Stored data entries
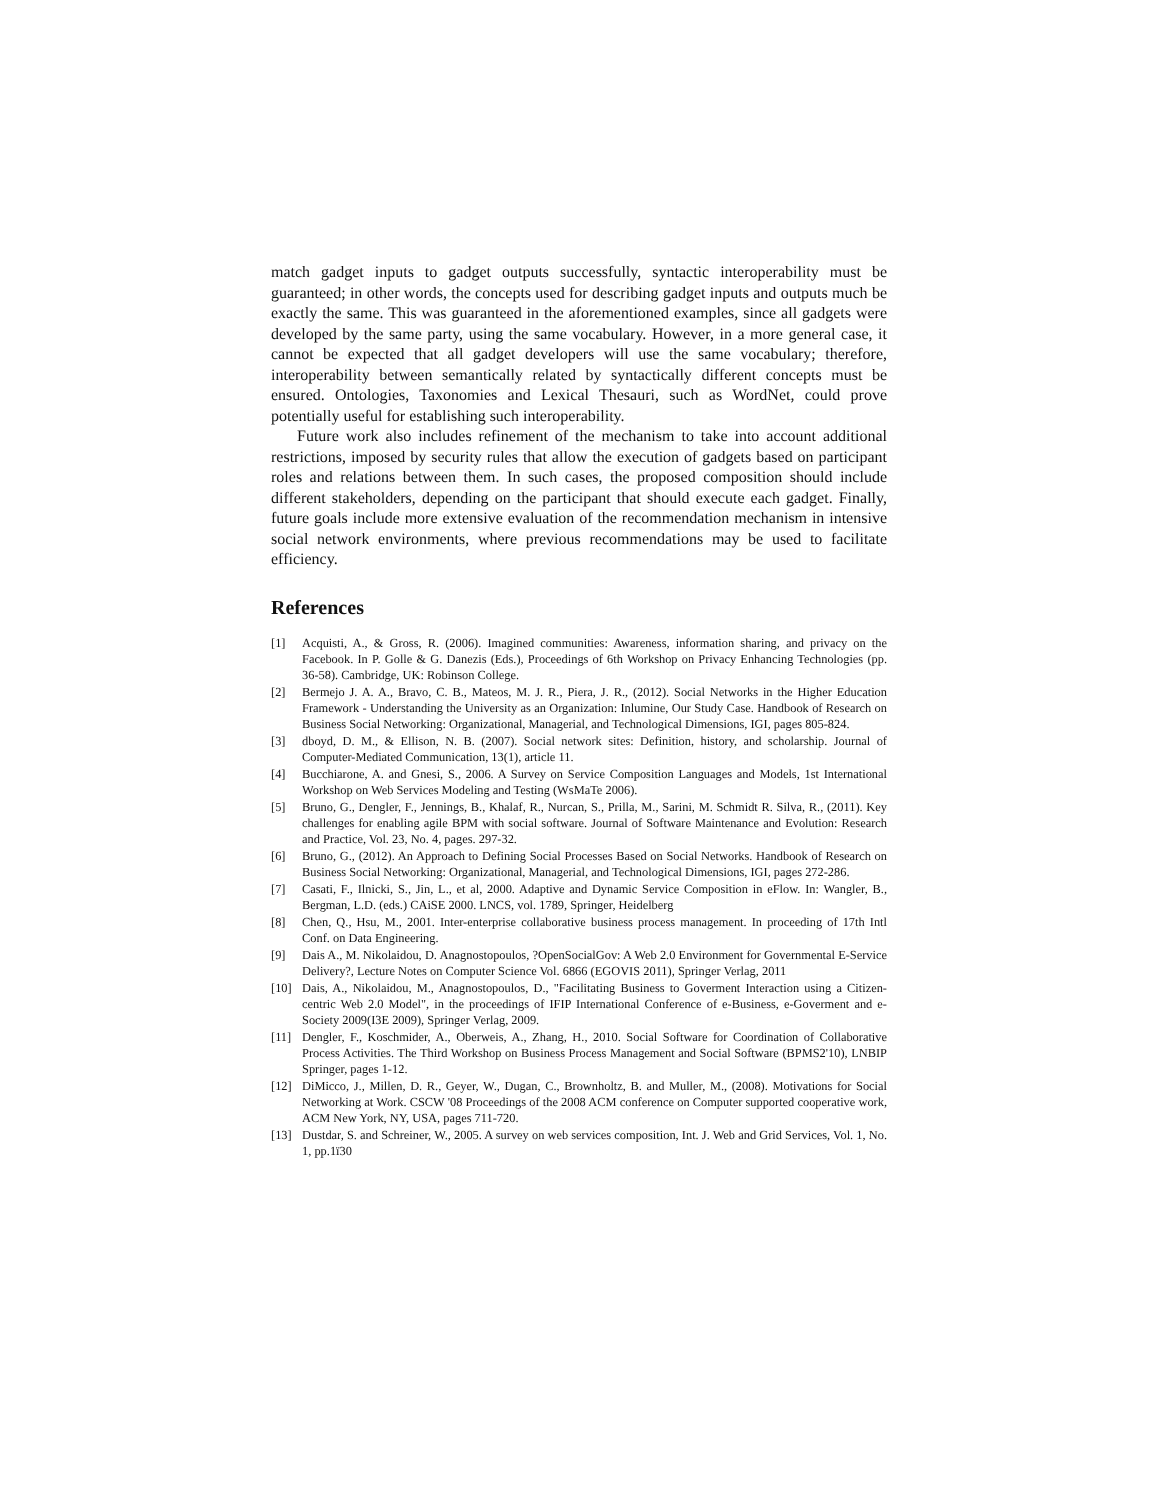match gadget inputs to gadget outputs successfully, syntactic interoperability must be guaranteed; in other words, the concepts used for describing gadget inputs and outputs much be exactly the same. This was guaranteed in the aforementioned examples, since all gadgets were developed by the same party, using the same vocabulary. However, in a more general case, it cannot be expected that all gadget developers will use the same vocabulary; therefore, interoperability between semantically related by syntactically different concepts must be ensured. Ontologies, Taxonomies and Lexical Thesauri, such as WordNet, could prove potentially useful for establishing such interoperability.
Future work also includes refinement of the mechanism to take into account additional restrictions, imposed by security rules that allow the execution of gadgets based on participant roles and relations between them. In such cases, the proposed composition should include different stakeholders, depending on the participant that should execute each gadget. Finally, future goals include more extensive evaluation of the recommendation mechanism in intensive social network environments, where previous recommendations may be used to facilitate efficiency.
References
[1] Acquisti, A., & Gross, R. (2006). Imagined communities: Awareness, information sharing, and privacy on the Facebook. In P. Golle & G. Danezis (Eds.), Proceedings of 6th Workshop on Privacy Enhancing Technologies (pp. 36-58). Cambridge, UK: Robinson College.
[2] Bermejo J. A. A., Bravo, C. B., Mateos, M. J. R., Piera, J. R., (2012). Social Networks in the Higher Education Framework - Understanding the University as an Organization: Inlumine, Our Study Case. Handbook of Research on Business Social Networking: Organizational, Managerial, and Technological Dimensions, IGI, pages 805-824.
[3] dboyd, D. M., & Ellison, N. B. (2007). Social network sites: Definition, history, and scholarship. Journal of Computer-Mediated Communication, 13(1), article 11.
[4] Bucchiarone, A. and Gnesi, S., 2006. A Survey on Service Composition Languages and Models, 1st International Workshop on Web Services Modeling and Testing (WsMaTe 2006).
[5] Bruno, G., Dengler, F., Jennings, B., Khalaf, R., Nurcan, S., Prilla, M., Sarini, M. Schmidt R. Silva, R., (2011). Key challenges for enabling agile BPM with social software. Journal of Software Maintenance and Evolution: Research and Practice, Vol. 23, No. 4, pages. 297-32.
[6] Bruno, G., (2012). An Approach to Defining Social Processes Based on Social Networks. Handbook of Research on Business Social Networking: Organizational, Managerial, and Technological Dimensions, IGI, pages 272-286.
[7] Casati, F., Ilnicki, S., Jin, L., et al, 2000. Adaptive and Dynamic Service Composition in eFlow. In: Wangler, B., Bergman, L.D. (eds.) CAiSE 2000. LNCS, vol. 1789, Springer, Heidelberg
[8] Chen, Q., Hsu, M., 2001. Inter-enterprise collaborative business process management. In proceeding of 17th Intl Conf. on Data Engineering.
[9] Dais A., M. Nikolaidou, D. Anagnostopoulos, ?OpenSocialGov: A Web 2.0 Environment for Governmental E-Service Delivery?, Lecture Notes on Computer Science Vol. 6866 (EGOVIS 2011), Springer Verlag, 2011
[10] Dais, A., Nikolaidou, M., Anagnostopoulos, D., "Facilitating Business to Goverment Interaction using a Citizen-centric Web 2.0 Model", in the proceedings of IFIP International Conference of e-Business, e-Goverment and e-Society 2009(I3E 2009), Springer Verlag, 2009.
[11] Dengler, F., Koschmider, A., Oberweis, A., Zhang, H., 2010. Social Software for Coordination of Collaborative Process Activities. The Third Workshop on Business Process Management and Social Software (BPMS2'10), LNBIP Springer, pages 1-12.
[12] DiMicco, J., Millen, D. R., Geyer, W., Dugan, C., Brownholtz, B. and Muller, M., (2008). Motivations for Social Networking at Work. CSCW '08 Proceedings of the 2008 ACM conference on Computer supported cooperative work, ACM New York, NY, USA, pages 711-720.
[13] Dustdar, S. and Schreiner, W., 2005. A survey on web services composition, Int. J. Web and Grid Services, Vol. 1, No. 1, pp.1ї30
* * *
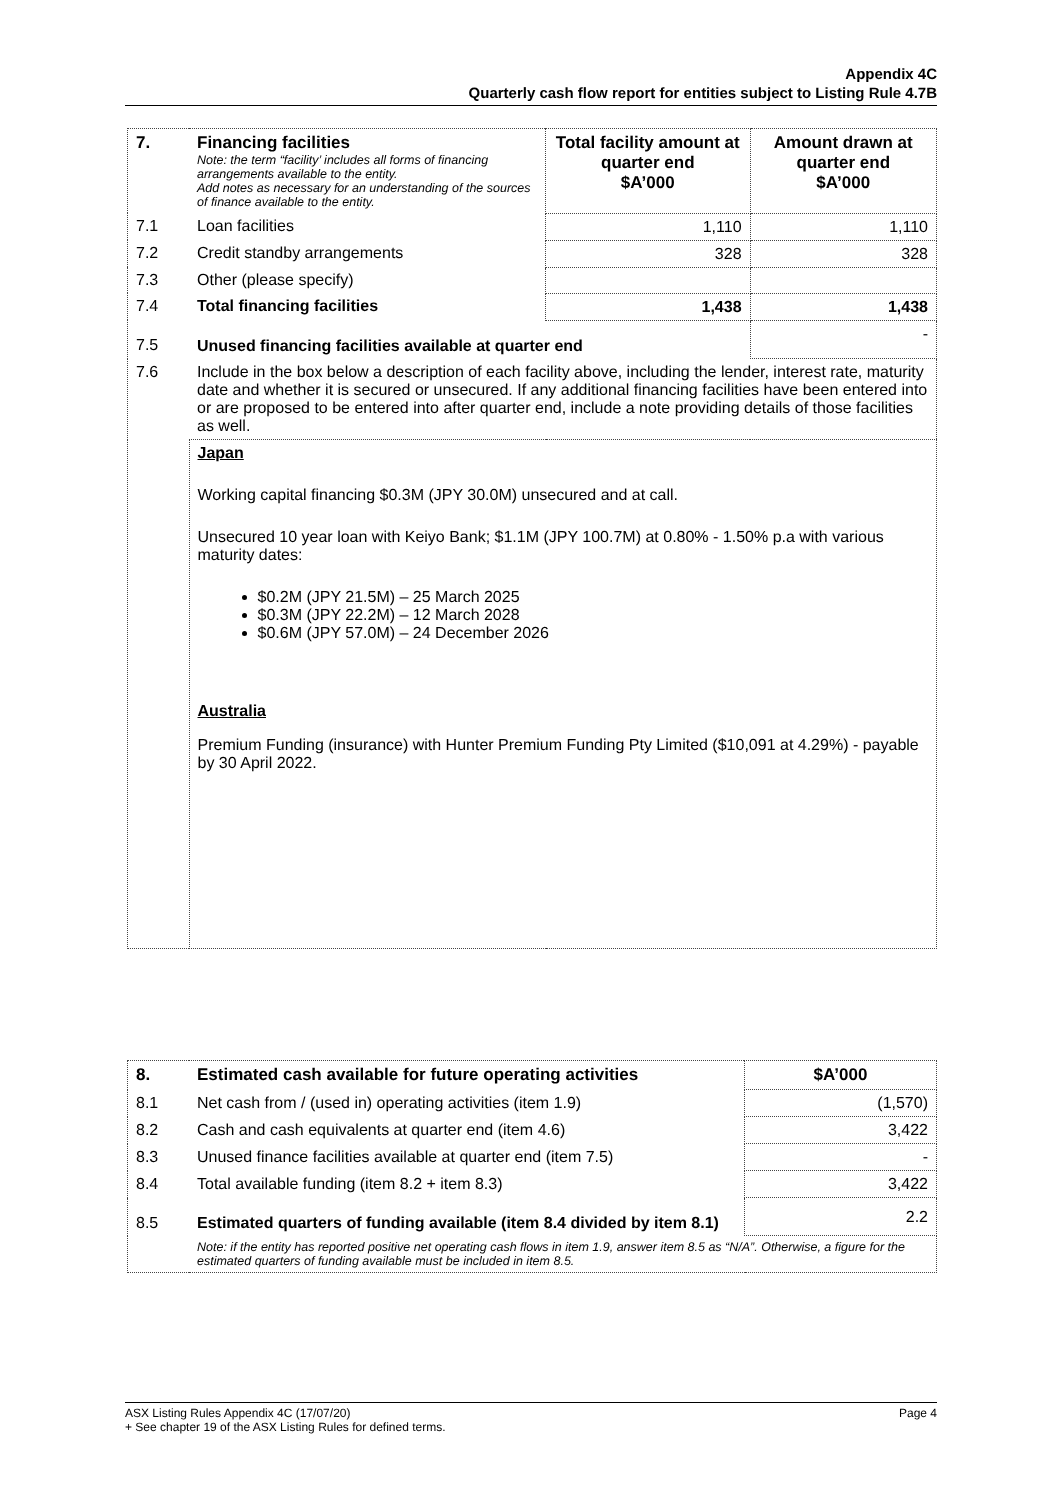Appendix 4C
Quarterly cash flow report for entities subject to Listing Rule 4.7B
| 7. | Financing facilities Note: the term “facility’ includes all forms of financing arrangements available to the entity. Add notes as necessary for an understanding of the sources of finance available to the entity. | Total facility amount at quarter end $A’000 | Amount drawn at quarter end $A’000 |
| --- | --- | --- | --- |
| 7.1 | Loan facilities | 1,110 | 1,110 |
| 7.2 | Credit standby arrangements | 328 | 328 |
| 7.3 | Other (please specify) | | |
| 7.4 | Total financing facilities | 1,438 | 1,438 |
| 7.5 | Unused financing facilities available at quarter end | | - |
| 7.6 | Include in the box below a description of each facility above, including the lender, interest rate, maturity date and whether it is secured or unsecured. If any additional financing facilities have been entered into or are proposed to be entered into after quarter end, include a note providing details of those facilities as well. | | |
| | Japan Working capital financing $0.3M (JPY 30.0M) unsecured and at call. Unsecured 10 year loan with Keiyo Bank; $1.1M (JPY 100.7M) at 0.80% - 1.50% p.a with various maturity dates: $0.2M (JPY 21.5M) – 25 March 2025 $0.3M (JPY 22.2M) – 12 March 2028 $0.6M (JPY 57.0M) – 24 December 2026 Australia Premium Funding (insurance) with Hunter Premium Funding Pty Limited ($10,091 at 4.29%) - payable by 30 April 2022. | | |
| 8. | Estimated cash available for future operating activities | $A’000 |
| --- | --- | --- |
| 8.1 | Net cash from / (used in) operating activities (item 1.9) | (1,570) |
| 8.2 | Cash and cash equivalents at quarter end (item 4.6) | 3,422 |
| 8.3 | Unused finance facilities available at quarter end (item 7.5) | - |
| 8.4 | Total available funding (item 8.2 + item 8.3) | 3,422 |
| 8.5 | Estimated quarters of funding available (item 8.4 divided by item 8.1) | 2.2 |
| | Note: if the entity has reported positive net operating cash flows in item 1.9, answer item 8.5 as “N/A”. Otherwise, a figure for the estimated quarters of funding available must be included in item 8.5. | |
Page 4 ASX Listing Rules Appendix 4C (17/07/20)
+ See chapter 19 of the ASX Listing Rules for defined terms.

§ **Exercise prompt**
In the data above, start at the line that has "4, pages. 297-32.", stop after the line that has "Springer Verlag, 2009.", and print every line in between exactly as it stands.

§ **Result of this task**
[5] Bruno, G., Dengler, F., Jennings, B., Khalaf, R., Nurcan, S., Prilla, M., Sarini, M. Schmidt R. Silva, R., (2011). Key challenges for enabling agile BPM with social software. Journal of Software Maintenance and Evolution: Research and Practice, Vol. 23, No. 4, pages. 297-32.
[6] Bruno, G., (2012). An Approach to Defining Social Processes Based on Social Networks. Handbook of Research on Business Social Networking: Organizational, Managerial, and Technological Dimensions, IGI, pages 272-286.
[7] Casati, F., Ilnicki, S., Jin, L., et al, 2000. Adaptive and Dynamic Service Composition in eFlow. In: Wangler, B., Bergman, L.D. (eds.) CAiSE 2000. LNCS, vol. 1789, Springer, Heidelberg
[8] Chen, Q., Hsu, M., 2001. Inter-enterprise collaborative business process management. In proceeding of 17th Intl Conf. on Data Engineering.
[9] Dais A., M. Nikolaidou, D. Anagnostopoulos, ?OpenSocialGov: A Web 2.0 Environment for Governmental E-Service Delivery?, Lecture Notes on Computer Science Vol. 6866 (EGOVIS 2011), Springer Verlag, 2011
[10] Dais, A., Nikolaidou, M., Anagnostopoulos, D., "Facilitating Business to Goverment Interaction using a Citizen-centric Web 2.0 Model", in the proceedings of IFIP International Conference of e-Business, e-Goverment and e-Society 2009(I3E 2009), Springer Verlag, 2009.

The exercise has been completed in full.